* begin Rows *
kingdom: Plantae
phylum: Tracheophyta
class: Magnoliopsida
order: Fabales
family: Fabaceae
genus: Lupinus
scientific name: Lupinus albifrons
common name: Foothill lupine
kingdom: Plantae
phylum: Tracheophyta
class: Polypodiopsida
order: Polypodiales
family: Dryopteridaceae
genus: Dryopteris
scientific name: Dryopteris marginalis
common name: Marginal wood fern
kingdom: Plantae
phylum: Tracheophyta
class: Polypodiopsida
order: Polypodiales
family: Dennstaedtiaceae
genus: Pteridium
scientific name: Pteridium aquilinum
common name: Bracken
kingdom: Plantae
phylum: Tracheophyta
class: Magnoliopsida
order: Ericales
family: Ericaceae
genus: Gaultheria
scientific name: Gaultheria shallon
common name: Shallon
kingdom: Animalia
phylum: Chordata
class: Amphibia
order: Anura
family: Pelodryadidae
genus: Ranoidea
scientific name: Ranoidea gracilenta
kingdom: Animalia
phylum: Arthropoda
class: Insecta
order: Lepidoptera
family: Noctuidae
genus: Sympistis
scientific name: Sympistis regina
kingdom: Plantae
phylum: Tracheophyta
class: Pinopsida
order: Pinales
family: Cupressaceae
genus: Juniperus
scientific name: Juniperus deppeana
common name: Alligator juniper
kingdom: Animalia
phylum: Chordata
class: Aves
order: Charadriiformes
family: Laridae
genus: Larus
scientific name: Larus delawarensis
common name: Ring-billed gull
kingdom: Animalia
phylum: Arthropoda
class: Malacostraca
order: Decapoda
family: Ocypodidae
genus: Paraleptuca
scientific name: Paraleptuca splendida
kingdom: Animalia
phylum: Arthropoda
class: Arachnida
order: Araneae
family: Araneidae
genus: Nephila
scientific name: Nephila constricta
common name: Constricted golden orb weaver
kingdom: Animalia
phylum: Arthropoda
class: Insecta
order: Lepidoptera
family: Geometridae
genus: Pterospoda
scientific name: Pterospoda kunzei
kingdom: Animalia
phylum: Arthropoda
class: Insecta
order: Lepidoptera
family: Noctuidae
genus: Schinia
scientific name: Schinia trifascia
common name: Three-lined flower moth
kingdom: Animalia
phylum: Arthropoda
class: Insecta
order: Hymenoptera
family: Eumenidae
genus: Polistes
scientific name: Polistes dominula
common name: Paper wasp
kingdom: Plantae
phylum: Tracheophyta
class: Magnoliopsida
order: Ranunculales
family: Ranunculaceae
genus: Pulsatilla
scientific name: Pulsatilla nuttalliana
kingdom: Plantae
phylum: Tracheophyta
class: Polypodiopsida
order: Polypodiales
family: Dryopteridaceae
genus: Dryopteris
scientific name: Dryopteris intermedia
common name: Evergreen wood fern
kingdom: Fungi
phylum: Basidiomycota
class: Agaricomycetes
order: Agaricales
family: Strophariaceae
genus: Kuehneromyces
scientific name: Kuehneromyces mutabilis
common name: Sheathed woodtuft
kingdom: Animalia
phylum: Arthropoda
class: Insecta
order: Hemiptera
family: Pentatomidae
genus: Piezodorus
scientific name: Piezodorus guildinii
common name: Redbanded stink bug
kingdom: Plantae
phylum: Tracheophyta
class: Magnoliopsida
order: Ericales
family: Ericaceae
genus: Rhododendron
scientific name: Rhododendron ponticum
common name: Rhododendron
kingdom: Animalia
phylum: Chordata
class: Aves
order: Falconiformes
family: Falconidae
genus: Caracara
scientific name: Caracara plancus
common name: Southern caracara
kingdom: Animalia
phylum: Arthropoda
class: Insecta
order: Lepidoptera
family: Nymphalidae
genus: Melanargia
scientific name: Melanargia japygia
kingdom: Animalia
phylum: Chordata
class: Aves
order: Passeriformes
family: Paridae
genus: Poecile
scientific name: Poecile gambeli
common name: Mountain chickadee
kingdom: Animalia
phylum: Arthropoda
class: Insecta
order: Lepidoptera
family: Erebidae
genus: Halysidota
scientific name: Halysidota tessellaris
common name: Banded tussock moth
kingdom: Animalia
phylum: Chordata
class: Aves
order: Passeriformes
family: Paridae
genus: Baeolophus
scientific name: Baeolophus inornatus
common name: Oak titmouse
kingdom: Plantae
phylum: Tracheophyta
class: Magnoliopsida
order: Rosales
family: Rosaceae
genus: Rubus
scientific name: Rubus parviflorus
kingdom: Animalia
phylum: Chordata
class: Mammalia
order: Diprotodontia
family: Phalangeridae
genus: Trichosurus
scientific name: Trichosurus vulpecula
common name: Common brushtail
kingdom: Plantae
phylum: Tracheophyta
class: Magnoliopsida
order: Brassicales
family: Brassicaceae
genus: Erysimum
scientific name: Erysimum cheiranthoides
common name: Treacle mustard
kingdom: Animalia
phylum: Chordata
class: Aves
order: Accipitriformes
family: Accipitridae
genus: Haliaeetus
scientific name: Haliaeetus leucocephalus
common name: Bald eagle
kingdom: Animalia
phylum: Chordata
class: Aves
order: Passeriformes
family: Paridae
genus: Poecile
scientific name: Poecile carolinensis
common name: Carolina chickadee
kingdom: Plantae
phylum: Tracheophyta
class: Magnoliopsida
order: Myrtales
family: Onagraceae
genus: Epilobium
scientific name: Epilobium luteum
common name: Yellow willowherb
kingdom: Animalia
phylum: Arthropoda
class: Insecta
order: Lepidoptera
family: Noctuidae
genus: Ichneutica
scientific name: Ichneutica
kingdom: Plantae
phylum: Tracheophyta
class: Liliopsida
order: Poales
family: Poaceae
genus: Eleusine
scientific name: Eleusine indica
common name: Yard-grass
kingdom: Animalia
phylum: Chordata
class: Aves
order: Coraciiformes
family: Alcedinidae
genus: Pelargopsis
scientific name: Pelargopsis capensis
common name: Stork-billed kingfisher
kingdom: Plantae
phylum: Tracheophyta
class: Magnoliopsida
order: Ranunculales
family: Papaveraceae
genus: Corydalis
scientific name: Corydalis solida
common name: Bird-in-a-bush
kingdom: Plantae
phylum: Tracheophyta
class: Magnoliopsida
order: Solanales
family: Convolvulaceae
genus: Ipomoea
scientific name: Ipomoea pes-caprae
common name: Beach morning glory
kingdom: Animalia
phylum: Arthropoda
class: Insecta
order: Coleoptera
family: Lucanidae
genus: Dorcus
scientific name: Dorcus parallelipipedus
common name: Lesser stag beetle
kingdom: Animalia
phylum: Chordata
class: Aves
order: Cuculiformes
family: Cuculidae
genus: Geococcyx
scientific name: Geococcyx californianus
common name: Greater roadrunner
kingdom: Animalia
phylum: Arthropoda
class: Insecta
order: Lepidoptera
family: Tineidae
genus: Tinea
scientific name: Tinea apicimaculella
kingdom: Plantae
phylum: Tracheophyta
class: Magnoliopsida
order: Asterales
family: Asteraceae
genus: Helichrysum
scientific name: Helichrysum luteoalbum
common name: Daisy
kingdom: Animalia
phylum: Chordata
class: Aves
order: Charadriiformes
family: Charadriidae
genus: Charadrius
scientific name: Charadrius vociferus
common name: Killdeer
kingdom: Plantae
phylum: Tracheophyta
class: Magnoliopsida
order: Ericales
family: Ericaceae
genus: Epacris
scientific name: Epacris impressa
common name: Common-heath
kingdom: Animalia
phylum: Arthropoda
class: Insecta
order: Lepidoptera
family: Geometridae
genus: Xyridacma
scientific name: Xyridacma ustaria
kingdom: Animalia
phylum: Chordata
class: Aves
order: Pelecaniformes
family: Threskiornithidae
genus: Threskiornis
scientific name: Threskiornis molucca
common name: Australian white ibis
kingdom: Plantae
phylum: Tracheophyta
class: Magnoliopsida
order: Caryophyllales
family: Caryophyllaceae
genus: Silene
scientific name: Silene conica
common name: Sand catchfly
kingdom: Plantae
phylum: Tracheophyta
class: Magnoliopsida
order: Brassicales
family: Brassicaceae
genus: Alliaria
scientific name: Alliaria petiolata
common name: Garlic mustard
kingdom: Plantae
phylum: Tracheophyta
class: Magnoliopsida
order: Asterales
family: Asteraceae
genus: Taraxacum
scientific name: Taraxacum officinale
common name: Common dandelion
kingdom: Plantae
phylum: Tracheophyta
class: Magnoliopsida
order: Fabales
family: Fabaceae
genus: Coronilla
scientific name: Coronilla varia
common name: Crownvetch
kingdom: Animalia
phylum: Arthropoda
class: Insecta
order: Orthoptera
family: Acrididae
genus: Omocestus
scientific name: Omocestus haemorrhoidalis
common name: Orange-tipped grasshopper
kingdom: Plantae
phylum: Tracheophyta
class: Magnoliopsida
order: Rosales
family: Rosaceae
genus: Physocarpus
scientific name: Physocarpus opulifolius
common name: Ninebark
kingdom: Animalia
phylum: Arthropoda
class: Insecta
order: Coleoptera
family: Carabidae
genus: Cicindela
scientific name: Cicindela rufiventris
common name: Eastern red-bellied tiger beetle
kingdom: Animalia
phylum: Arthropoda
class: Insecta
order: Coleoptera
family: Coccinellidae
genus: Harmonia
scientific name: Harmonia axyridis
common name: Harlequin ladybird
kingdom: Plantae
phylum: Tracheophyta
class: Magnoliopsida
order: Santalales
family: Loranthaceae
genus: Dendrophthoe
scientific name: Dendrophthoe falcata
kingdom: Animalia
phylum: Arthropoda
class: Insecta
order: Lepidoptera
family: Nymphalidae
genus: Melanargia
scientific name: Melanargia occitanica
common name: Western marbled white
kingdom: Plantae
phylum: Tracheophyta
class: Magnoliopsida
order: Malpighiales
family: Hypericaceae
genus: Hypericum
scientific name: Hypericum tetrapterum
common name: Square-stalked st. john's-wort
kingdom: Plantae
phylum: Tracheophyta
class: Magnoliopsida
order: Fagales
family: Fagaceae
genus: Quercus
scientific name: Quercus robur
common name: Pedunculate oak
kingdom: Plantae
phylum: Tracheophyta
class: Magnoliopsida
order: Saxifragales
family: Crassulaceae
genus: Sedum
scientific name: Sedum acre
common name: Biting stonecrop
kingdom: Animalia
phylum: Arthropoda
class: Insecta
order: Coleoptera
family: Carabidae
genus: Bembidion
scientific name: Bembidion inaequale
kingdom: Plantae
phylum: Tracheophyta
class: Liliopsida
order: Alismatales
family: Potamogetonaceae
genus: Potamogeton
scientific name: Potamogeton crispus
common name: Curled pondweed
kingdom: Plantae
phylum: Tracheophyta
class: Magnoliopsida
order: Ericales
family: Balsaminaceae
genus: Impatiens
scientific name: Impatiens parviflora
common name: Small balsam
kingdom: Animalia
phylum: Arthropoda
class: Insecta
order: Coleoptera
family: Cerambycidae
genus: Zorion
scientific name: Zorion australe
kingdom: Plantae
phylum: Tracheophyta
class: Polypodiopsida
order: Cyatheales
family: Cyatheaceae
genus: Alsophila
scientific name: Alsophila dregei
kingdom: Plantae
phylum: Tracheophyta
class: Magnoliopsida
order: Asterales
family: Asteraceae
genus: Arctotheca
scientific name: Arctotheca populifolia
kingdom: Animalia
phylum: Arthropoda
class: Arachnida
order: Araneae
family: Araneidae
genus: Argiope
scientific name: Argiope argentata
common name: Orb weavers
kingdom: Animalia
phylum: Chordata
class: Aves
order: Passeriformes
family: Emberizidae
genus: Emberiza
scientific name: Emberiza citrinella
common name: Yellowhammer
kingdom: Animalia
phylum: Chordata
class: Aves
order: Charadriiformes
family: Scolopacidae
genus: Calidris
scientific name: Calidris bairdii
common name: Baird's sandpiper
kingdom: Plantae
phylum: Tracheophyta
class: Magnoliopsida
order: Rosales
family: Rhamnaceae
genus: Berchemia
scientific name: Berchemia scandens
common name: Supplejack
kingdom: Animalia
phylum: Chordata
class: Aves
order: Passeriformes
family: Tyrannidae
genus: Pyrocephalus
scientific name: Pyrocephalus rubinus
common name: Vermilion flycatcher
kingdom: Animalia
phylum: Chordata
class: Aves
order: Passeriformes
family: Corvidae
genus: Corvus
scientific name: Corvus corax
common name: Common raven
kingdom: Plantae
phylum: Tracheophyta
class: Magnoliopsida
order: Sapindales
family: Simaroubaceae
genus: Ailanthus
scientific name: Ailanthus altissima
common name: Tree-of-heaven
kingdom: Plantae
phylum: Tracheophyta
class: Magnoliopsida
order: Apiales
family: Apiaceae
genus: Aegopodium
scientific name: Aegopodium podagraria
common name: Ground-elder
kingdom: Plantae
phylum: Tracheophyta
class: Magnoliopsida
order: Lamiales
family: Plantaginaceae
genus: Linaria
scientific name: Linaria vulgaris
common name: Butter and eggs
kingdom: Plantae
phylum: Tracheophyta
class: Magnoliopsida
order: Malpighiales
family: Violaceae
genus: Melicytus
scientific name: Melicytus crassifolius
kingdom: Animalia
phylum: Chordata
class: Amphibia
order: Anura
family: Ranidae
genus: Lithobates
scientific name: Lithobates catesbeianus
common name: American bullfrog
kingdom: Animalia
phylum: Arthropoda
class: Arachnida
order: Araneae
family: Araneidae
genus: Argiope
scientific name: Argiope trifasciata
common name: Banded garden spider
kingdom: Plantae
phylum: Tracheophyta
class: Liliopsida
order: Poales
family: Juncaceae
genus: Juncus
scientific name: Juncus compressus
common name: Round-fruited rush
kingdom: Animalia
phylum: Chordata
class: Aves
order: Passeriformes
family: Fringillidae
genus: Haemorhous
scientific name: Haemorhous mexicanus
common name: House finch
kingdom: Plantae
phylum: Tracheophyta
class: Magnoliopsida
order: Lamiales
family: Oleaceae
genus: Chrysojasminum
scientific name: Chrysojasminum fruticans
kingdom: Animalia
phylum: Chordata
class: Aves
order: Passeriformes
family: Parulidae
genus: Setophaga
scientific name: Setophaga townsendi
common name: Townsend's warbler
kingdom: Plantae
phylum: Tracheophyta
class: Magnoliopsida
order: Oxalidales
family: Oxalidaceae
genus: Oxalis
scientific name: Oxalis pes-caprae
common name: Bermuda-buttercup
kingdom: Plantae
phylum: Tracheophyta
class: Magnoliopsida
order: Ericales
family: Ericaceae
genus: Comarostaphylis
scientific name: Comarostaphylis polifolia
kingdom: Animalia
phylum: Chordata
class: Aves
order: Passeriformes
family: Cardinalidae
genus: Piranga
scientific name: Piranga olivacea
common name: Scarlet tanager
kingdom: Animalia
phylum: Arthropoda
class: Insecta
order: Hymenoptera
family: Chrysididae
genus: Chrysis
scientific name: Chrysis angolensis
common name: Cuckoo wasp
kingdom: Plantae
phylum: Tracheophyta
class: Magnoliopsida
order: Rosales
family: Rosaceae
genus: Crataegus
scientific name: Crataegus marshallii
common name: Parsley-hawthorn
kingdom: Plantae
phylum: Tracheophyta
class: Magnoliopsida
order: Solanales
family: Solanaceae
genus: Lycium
* end Rows *
Exercise brief »
Reproduce verbatim every line between the one containing "common name: Common raven" and the one containing "genus: Juncus", inclusive.

Output of the task »
common name: Common raven
kingdom: Plantae
phylum: Tracheophyta
class: Magnoliopsida
order: Sapindales
family: Simaroubaceae
genus: Ailanthus
scientific name: Ailanthus altissima
common name: Tree-of-heaven
kingdom: Plantae
phylum: Tracheophyta
class: Magnoliopsida
order: Apiales
family: Apiaceae
genus: Aegopodium
scientific name: Aegopodium podagraria
common name: Ground-elder
kingdom: Plantae
phylum: Tracheophyta
class: Magnoliopsida
order: Lamiales
family: Plantaginaceae
genus: Linaria
scientific name: Linaria vulgaris
common name: Butter and eggs
kingdom: Plantae
phylum: Tracheophyta
class: Magnoliopsida
order: Malpighiales
family: Violaceae
genus: Melicytus
scientific name: Melicytus crassifolius
kingdom: Animalia
phylum: Chordata
class: Amphibia
order: Anura
family: Ranidae
genus: Lithobates
scientific name: Lithobates catesbeianus
common name: American bullfrog
kingdom: Animalia
phylum: Arthropoda
class: Arachnida
order: Araneae
family: Araneidae
genus: Argiope
scientific name: Argiope trifasciata
common name: Banded garden spider
kingdom: Plantae
phylum: Tracheophyta
class: Liliopsida
order: Poales
family: Juncaceae
genus: Juncus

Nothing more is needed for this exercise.